Published by Katy Times on Monday, September 26, 2011, the following article was written by James Hale, Times Staff Writer.
“Katy business and community leaders were called upon to contact their national representatives regarding the current legislation on the National Flood Insurance Program, which threatens to negate millions of dollars of development of levee systems in Fort Bend County alone.
Fort Bend County Judge Robert Hebert addressed the Katy Area Economic Development Council’s general assembly to discuss House and Senate bills which would reauthorize and amend the National Flood Insurance Program (NFIP), which would use actuarial rates to determine flood insurance premiums.
The House bill, passed in July, would implement the new rates over a six-year period and maintains the status quo with respect to flood control systems.
“House Resolution 1309 maintains the status quo for levee systems and land served by other flood control facilities,” Hebert said. “That’s extremely important to Fort Bend County, and it should also be important to any other county that has a creek, a river, a drainage district or is otherwise flat land.”
While both bills would implement actuarial rates on insurance policies, Hebert is particularly concerned with a provision in the Senate’s bill, known as the Johnson-Shelby NFIP Bill, that would classify land protected by levees as “areas of residual risk.”
“It means that areas located behind levees, dams, and other flood control structures – regardless of their certification or accreditation status – are areas of residual risk,” Hebert said. “Under section 107, (areas of residual risk) would be subject to mandatory flood insurance purchase requirements, and federal floodplain management regulations.”
Fort Bend County has over $10 billion in structures behind levees, and Hebert made the case that Fort Bend has already spent a significant sum of county funds – $45 million – to certify all drainage and levee systems on the 100-year floodplain.
“There’s a vast difference in the quality of design, construction, maintenance of flood control structures through out this nation,” Hebert said. “You can’t lump flood control devices into one category for the determination of risk.”
Hebert stressed that Fort Bend taxpayers have paid for the construction and maintenance of their levee system without any federal help, and have even contributed to the latest Federal Emergency Management Administration (FEMA) project to map the flood plain.
The county gave $1.2 million, compared to $.8 million in federal money, to fund the use of light detection and ranging (LIDAR) technology to generate a highly accurate flood map for the county when FEMA announced the project to map the area.

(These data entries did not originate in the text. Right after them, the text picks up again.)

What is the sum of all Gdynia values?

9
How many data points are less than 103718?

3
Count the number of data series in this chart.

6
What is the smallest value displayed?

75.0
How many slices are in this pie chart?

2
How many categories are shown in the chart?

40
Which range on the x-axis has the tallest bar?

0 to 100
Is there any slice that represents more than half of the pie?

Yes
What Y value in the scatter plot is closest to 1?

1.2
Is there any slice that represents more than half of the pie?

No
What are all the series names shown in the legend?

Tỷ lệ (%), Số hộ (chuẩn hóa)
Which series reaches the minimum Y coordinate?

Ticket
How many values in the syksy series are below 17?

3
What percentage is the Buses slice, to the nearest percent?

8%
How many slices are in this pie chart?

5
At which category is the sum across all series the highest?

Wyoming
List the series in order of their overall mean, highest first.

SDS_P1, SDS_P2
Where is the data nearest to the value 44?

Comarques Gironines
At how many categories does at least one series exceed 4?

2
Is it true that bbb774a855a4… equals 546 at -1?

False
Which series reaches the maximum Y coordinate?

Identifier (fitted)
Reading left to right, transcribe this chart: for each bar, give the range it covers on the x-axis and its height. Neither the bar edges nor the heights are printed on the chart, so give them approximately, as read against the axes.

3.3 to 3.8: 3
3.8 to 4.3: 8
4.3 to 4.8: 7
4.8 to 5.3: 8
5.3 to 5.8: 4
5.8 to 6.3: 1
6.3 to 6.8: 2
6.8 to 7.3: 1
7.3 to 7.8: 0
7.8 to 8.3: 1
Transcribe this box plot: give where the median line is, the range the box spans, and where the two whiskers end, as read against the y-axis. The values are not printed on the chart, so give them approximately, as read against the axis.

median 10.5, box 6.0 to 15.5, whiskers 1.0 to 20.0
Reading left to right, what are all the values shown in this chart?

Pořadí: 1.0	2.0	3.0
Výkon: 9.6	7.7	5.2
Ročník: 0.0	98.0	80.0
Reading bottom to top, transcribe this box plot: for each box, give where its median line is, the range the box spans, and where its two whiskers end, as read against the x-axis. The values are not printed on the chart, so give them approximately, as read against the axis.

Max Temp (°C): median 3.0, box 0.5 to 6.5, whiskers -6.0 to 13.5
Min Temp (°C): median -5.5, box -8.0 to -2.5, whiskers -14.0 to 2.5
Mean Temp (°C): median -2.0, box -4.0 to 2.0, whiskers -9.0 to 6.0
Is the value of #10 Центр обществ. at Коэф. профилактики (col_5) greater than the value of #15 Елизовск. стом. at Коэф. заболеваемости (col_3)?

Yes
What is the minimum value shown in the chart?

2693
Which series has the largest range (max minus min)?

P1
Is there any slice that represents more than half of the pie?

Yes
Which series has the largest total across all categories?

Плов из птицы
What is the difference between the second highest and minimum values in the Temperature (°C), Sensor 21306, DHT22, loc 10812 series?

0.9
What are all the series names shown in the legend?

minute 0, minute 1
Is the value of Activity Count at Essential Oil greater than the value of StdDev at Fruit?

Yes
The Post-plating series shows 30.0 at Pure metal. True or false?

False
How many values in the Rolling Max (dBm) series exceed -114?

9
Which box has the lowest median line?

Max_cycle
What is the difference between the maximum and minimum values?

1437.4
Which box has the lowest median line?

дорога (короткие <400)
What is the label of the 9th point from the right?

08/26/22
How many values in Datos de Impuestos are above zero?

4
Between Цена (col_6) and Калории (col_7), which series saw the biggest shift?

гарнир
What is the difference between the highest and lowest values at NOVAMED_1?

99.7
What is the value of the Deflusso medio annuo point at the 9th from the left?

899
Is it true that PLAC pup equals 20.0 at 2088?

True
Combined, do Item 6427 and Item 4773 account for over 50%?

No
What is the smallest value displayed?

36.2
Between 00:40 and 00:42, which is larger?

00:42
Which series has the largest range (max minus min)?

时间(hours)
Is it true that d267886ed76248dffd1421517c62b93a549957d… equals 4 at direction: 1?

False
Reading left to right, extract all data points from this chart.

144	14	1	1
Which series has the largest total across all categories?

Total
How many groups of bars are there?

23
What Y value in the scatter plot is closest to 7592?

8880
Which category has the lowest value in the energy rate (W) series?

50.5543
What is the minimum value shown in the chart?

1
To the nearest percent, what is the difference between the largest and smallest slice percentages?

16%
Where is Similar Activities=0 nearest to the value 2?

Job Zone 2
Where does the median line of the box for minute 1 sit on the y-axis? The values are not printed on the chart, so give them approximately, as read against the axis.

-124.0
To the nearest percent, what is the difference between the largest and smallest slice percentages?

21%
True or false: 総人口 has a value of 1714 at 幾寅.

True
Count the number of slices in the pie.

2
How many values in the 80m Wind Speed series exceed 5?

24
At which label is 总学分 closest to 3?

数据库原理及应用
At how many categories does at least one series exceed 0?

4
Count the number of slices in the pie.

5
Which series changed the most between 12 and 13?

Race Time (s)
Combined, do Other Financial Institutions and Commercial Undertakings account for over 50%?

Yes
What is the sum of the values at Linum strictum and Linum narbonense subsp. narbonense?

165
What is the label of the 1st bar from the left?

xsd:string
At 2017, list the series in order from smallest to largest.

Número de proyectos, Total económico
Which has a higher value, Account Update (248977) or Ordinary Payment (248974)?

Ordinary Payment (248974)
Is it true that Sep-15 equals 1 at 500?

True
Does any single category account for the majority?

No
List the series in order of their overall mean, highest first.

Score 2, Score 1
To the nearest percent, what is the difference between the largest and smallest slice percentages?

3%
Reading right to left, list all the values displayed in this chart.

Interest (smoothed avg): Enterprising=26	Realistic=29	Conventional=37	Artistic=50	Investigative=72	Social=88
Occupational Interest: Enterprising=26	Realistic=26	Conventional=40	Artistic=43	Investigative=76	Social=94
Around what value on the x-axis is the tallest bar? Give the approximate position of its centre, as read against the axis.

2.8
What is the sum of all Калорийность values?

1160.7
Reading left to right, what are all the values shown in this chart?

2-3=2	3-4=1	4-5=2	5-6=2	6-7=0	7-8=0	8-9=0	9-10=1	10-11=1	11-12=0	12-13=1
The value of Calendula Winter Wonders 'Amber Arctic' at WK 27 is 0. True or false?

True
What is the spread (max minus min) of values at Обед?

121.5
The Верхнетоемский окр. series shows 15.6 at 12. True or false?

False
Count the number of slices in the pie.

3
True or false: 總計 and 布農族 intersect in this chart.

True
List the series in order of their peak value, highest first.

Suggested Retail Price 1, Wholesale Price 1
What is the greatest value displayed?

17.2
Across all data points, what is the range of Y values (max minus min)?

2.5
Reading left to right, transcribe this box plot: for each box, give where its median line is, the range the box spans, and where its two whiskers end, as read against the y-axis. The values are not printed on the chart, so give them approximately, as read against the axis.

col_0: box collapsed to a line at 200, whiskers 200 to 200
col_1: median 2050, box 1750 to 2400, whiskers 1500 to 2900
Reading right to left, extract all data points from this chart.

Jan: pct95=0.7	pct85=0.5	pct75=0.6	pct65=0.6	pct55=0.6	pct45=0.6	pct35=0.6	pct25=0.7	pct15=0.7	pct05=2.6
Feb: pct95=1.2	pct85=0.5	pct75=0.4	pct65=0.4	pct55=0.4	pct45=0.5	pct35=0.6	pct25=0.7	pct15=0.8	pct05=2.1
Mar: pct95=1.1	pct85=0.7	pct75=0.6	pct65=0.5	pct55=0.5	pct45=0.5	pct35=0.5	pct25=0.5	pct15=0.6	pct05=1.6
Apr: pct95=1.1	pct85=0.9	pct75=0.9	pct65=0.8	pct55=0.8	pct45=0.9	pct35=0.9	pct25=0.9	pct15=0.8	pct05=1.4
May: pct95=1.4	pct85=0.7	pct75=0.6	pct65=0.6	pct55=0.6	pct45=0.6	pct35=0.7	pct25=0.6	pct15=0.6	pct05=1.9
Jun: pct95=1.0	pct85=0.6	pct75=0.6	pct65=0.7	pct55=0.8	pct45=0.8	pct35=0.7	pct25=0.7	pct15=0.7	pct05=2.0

Due to a looming deadline, Hebert believes a continuing resolution funding the NFIP after Sept. 30 is a likely outcome in the immediate future.
Right now Hebert has had an amendment drafted and sent to the Senate Banking, Housing and Urban Affairs Committee that would protect the investment his county, and many others, have made in flood control systems by classifying land protected by levees as above the floodplain.
In the meantime, Hebert is urging others to join the effort to stop the Senate bill, or at least amend section 107, which is seen as the most onerous part and grants FEMA power to enforce mandatory purchase requirements and federal floodplain management regulations.”